The world is still trying to grasp the meaning of the summit between the two Koreas. Many are euphoric; wiser heads counsel that there is a long way to go before there's real peace on the Korean Peninsula. Nonetheless, if reconciliation and, eventually, unification do come about, the effects will be felt throughout the entire region, and perhaps nowhere more strongly than in Japan.
The immediate effect of genuine peace would be a diminution of tension on the peninsula. That strikes at the heart of the rationale for a continuing U.S. military presence in South Korea. Seoul and Washington are already on the defensive. During her recent swing through Asia, U.S. Secretary of State Madeleine Albright repeated at every opportunity that the United States will not be cutting its forces in South Korea anytime soon.
The effects would also spread quickly beyond the Korean Peninsula.
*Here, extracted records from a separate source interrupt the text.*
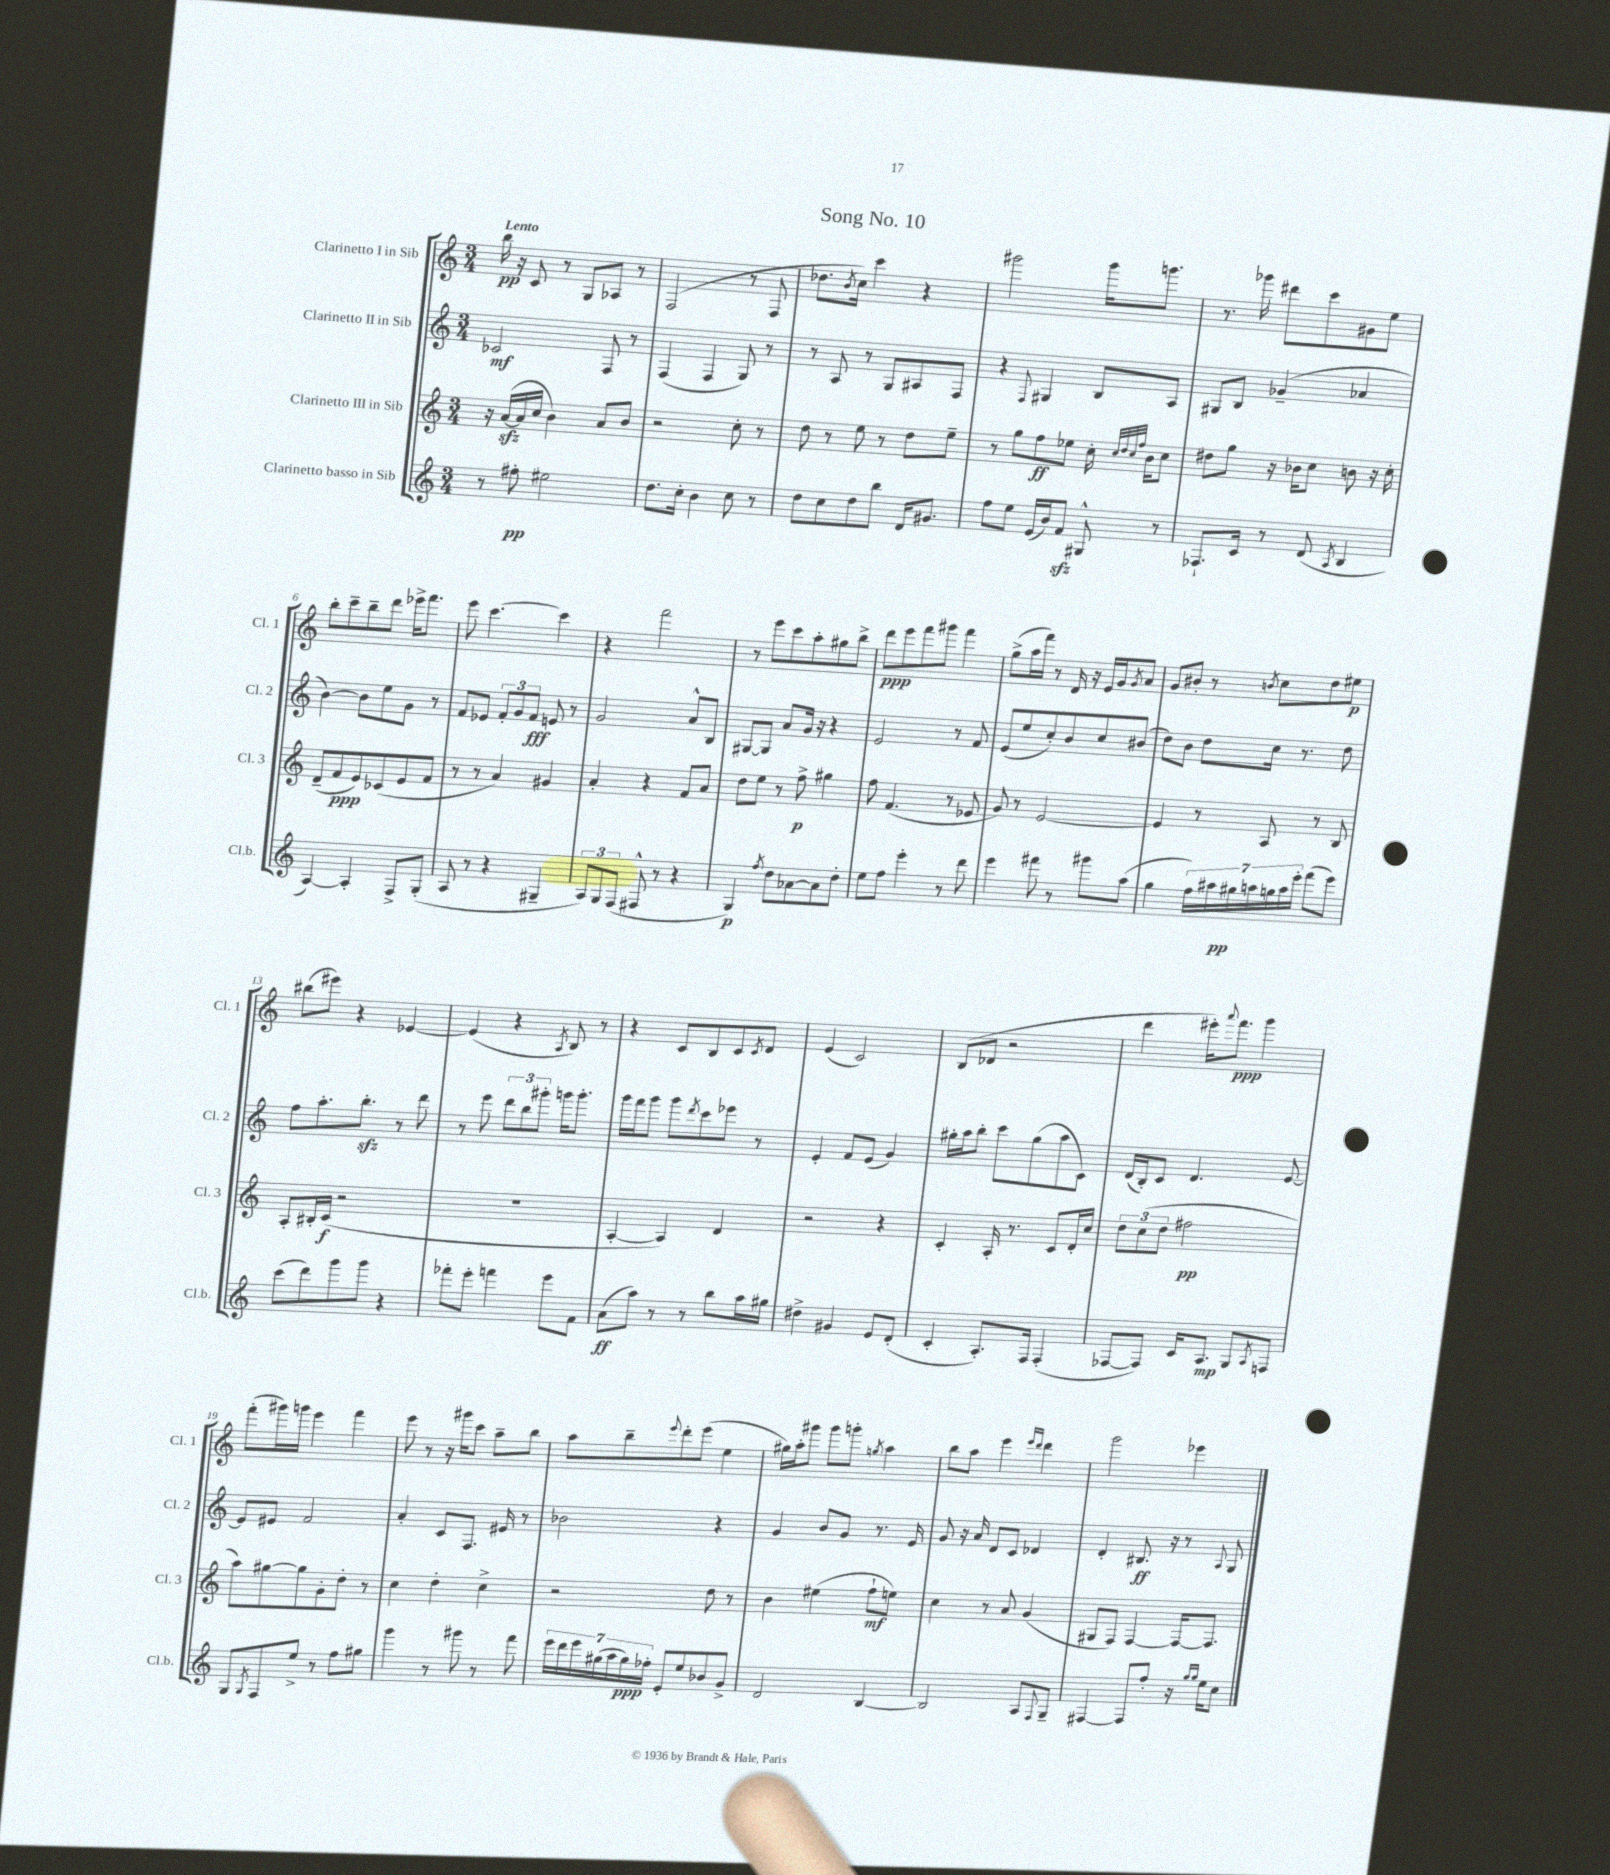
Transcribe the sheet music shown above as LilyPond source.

\header { title = "Song No. 10" }
<<
\new StaffGroup <<
\new Staff = "s0" \with { instrumentName = "Clarinetto I in Sib" shortInstrumentName = "Cl. 1" } {
    \clef treble \key c \major \numericTimeSignature \time 3/4 \tempo "Lento"
    b''16\pp r16 c'8 r8 g8 aes8 r8 |
    f2( r8 f8 |
    des''8. \acciaccatura { b'8 } c''16) c'''4 r4 |
    gis'''2 gis'''16 g'''8. |
    r8. ges'''16 dis'''8 c'''8 gis'8 e''8 |
    b''8-. c'''8-- b''8-- d'''8 ees'''16-> f'''8. |
    e'''8 c'''4.~ c'''4 |
    r4 f'''2 |
    r8 e'''8 c'''8 a''8-. gis''8 b''8-> |
    d'''8\ppp e'''8 f'''8 gis'''8 f'''4 |
    g''8->( a''16 f'''16) r8 d'16 r16 e'16 g'16 \acciaccatura { g'8 } a'8 |
    g'8 bis'8-. r8 \acciaccatura { b'8 } c''8 d''8 eis''8\p |
    bis''8( eis'''8) r4 ees'4~ |
    ees'4( r4 \acciaccatura { a8 } b8) r8 |
    r4 c'8 b8 c'8 \acciaccatura { c'8 } d'8 |
    e'4( c'2) |
    b8( des'8 r2 |
    d'''4 eis'''16-.) \appoggiatura { a'''8 } f'''8.\ppp g'''4 |
    f'''8-.( gis'''16) g'''16 e'''4 f'''4 |
    e'''8 r8 r16 gis'''16 c'''8 a''8-- b''8 |
    a''8 b''8-- \appoggiatura { e'''8 } d'''8-. e'''8( e''4 |
    gis''16) a''16-. gis'''8 gis'''8 g'''8-. \acciaccatura { g''8 } a''4 |
    b''8 a''8 e'''4 \grace { e'''16 d'''16 } d'''4 |
    g'''2 ees'''4 \bar "|." |
}
\new Staff = "s1" \with { instrumentName = "Clarinetto II in Sib" shortInstrumentName = "Cl. 2" } {
    \clef treble \key c \major \numericTimeSignature \time 3/4
    ces'2\mf f8 r8 |
    f4( f4 g8) r8 |
    r8 a8 r8 g8 ais8 f8 |
    r4 \appoggiatura { f8 } gis4 b8 a8 |
    gis8 b8 ges'4--( aes'4 |
    b'4~) b'8 e''8 g'8 r8 |
    f'8 ees'8 \tuplet 3/2 { f'8-. g'8 f'8\fff } e'8 r8 |
    g'2 a'8-^ b8 |
    gis8~ gis8 a'8 g'16 r16 r4 |
    e'2 r8 f'8 |
    e'8( e''8 c''8-.) b'8 c''8 bis'8( |
    d''8) b'8 d''8 c''16 r8. d''8 |
    f''8 a''8.-. b''8.-.\sfz r8 d'''8 |
    r8 e'''8 \tuplet 3/2 { d'''8 b''8 gis'''8-. } g'''16 g'''8.-. |
    g'''16 f'''16 g'''8 g'''8 \acciaccatura { d'''8 } c'''8 ees'''8 r8 |
    e'4-. f'8 e'8( g'4) |
    gis''16-. a''16 b''8-. c'''8 gis''8( a''8 c'8) |
    d'16( b16-.) c'8 d'4. e'8~ |
    e'8 eis'8 f'2 |
    a'4-. c'8 f8. eis'16 r8 |
    bes'2 r4 |
    g'4 b'8 g'8 r8. e'16 |
    g'8 r16 a'16 d'8 c'8 des'4 |
    d'4-. bis8.\ff r16 r8 \appoggiatura { a8 } g8 \bar "|." |
}
\new Staff = "s2" \with { instrumentName = "Clarinetto III in Sib" shortInstrumentName = "Cl. 3" } {
    \clef treble \key c \major \numericTimeSignature \time 3/4
    r16 a'16~\sfz( a'16 c''16 b'4) a'8 b'8 |
    r2 c''8-. r8 |
    d''8 r8 e''8 r8 d''8 e''8-- |
    r8 g''8 f''8\ff ees''8 c''16-. \grace { c''32 d''32 c''32 f''32 } b'16 c''8 |
    dis''8 g''8 r16 bes'16 c''8 b'8 r16 c''16-. |
    d'8--( f'8\ppp e'8) ces'8( e'8 f'8 |
    r8 r8 a'4) gis'4 |
    a'4-. r4 f'8 a'8 |
    d''8 e''8 r8 f''8->\p gis''4 |
    f''8 f'4.( r8 ees'8 |
    g'8) r8 e'2~ |
    e'4 r8 a8 r8 b8 |
    a8-. bis16-. c'16\f( r2 |
    R2. |
    a4~-. a4) d'4 |
    r2 r4 |
    c'4-. a16-. r8. c'8 d'16-. c''16 |
    \tuplet 3/2 { d''8 c''8( d''8 } fis''2\pp |
    a''8) gis''8~ gis''8 g'8-. d''8-. r8 |
    c''4 d''4-. c''4-> |
    r2 d''8 r8 |
    b'4 eis''4( f''8-!\mf e''8) |
    c''4 r8 a'8 g'4( |
    gis8 f8) f4~ f16~ f8. \bar "|." |
}
\new Staff = "s3" \with { instrumentName = "Clarinetto basso in Sib" shortInstrumentName = "Cl.b." } {
    \clef treble \key c \major \numericTimeSignature \time 3/4
    r8 fis''8-.\pp eis''2 |
    d''8. c''16-. b'4 c''8 r8 |
    d''8 c''8 d''8 b''8 d'16 gis'8. |
    f''8 e''8 e'16( b'16) f'8\sfz gis8-^ r8 |
    fes8.-! c'16 r8 d'8( \acciaccatura { a8 } b4 |
    a4~) a4-. f8-> g8-.( |
    a8 r8 r4 gis4-- |
    \tuplet 3/2 { a8) g8 f8( } fis8-^ r8 r4 |
    g4\p) \acciaccatura { f''8 } d''8 aes'8~ aes'8 d''8-. |
    e''8 f''8 e'''4-. r8 d'''8 |
    e'''4 fis'''8 r8 gis'''8 a''8( |
    g''4 \tuplet 7/4 { f''16) ais''16 gis''16\pp a''16 g''16 a''16 e'''16-. } f'''8( e'''8) |
    c'''8( d'''8) g'''8 g'''8 r4 |
    fes'''8-. e'''8-. f'''4 e'''8 f'8 |
    a'8\ff( a''8) r8 r8 b''8 a''16 gis''16 |
    dis''4-> gis'4 e'8 d'8-.( |
    c'4-. a8.-.) f16 f4-.( |
    fes8~ fes8) c'16 a8.\mp g8 \acciaccatura { a8 } f8 |
    g8 \acciaccatura { g8 } f8 e''8-> r8 f''8 gis''8 |
    g'''4 r8 gis'''8 r8 f'''8 |
    \tuplet 7/4 { e'''16 d'''16 e'''16 gis''16( a''16 gis''16\ppp) fes''16-. } e'8-. e''8 bes'8 g'8-> |
    d'2 b4~ |
    b2 a8 \appoggiatura { f8 } g8-- |
    fis4~ fis8 f''8-. r16 \grace { g''16 g''16 } e''16 c''8 \bar "|." |
}
>>
>>
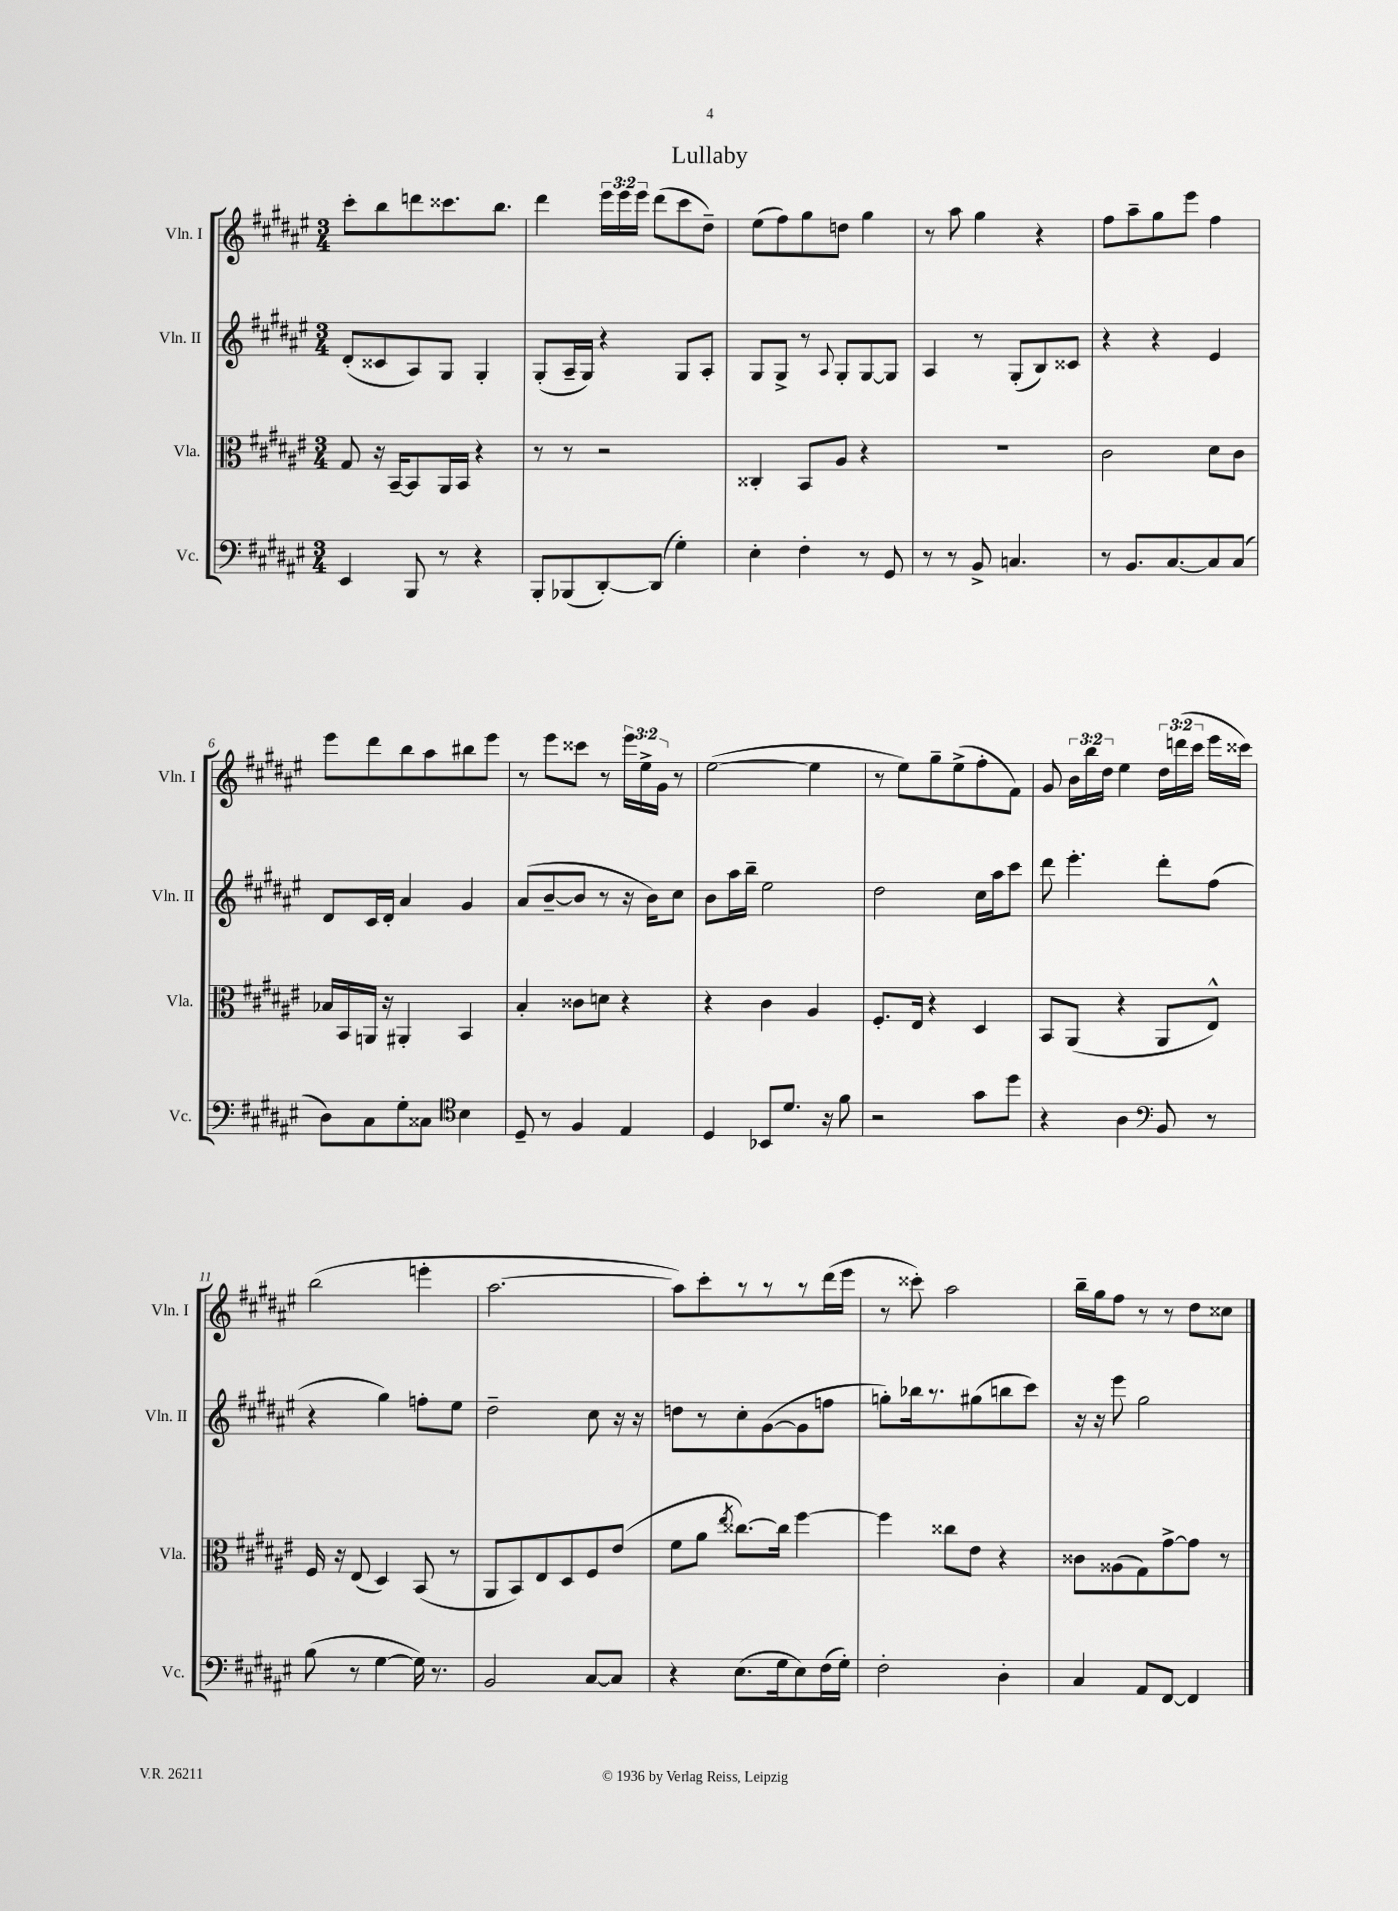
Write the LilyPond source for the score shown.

\header { title = "Lullaby" }
<<
\new StaffGroup <<
\new Staff = "s0" \with { instrumentName = "Vln. I" shortInstrumentName = "Vln. I" } {
    \clef treble \key fis \major \numericTimeSignature \time 3/4 \override Staff.TupletNumber.text = #tuplet-number::calc-fraction-text
    \autoBeamOff cis'''8[-. b''8 d'''8 cisis'''8. b''8.] |
    dis'''4 \tuplet 3/2 { eis'''16[ eis'''16 eis'''16] } dis'''8[( cis'''8 dis''8]--) |
    eis''8[( fis''8) gis''8 d''8] gis''4 |
    r8 ais''8 gis''4 r4 |
    fis''8[ ais''8-- gis''8 eis'''8] fis''4 |
    eis'''8[ dis'''8 b''8 ais''8 bis''8 eis'''8] |
    r8 eis'''8[ cisis'''8] r8 \tuplet 3/2 { eis'''16[ eis''16-> gis'16] } r8 |
    eis''2~( eis''4 |
    r8 eis''8[) gis''8-- eis''8->( fis''8-. fis'8]) |
    gis'8 \tuplet 3/2 { b'16[ b''16 dis''16] } eis''4 \tuplet 3/2 { dis''16[ d'''16( cis'''16] } eis'''16[ cisis'''16]) |
    b''2( e'''4-. |
    ais''2.~ |
    ais''8[) cis'''8-. r8 r8 r8 dis'''16( eis'''16] |
    r8 cisis'''8-.) ais''2 |
    b''16[-- gis''16 fis''8] r8 r8 dis''8[ cisis''8] \bar "|." |
}
\new Staff = "s1" \with { instrumentName = "Vln. II" shortInstrumentName = "Vln. II" } {
    \clef treble \key fis \major \numericTimeSignature \time 3/4
    \autoBeamOff dis'8[-.( cisis'8 ais8) gis8] gis4-. |
    gis8[-.( ais16-- gis16]) r4 gis8[ ais8]-. |
    gis8[ gis8]-> r8 \appoggiatura { ais8 } gis8[-. gis8~ gis8] |
    ais4 r8 gis8[-.( b8) cisis'8] |
    r4 r4 eis'4 |
    dis'8[ cis'16 dis'16]-. ais'4 gis'4 |
    ais'8[( b'8~-- b'8] r8 r16 b'16[) cis''8] |
    b'8[ ais''16 b''16]-- eis''2 |
    dis''2 cis''16[ ais''16 cis'''8] |
    dis'''8 eis'''4.-. dis'''8[-. fis''8]( |
    r4 gis''4) f''8[-. eis''8] |
    dis''2-- cis''8 r16 r16 |
    d''8[ r8 cis''8-. gis'8~( gis'8 f''8] |
    g''8[-.) bes''16 r8. gis''8( b''8 cis'''8]) |
    r16 r16 eis'''8 gis''2 \bar "|." |
}
\new Staff = "s2" \with { instrumentName = "Vla." shortInstrumentName = "Vla." } {
    \clef alto \key fis \major \numericTimeSignature \time 3/4
    \autoBeamOff gis8 r16 b,16[~-- b,8 ais,16 b,16] r4 |
    r8 r8 r2 |
    cisis4-. b,8[ ais8] r4 |
    R2. |
    cis'2 dis'8[ cis'8] |
    bes16[ b,16 a,16] r16 ais,4-. b,4 |
    b4-. cisis'8[ d'8] r4 |
    r4 cis'4 ais4 |
    fis8.[-. eis16] r4 dis4 |
    b,8[ ais,8]( r4 ais,8[ eis8]-^) |
    fis16 r16 eis8( dis4) b,8( r8 |
    ais,8[ b,8) eis8 dis8 fis8 eis'8]( |
    fis'8[ ais'8] \acciaccatura { eis''8 } cisis''8.[~) cisis''16] fis''4~ |
    fis''4 cisis''8[ eis'8] r4 |
    cisis'8[ aisis8( gis8) gis'8~-> gis'8] r8 \bar "|." |
}
\new Staff = "s3" \with { instrumentName = "Vc." shortInstrumentName = "Vc." } {
    \clef bass \key fis \major \numericTimeSignature \time 3/4
    \autoBeamOff eis,4 b,,8 r8 r4 |
    b,,8[-. bes,,8( dis,8~-.) dis,8]( gis4-.) |
    eis4-. fis4-. r8 gis,8 |
    r8 r8 b,8-> c4. |
    r8 b,8.[ cis8.~ cis8 cis8]( |
    dis8[) cis8 gis8-. cisis8] \clef tenor b4 |
    dis8-- r8 fis4 eis4 |
    dis4 bes,8[ dis'8.] r16 fis'8 |
    r2 gis'8[ dis''8] |
    r4 ais4 \clef bass b,8 r8 |
    b8( r8 gis4~ gis16) r8. |
    b,2 cis8[~ cis8] |
    r4 eis8.[( gis16 eis8) fis16( gis16]-.) |
    fis2-. dis4-. |
    cis4 ais,8[ fis,8]~ fis,4 \bar "|." |
}
>>
>>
Since a Korean contingency has long been used to justify the U.S. presence in Japan, some claim that a Korean rapprochement would undermine the need for U.S. military bases here. But Akihisa Nagashima, a senior fellow at the U.S. Council of Foreign Relations who is studying the long-term U.S. presence in Asia, argued in an interview last month that the need for those bases remains compelling. Nagashima's thinking is simple: Regional stability requires a forward U.S. military presence in Asia. The status quo is unsustainable, however. The U.S.-Japan alliance must be modified to adapt to the new external environment if it is to provide peace and security in the 21st century.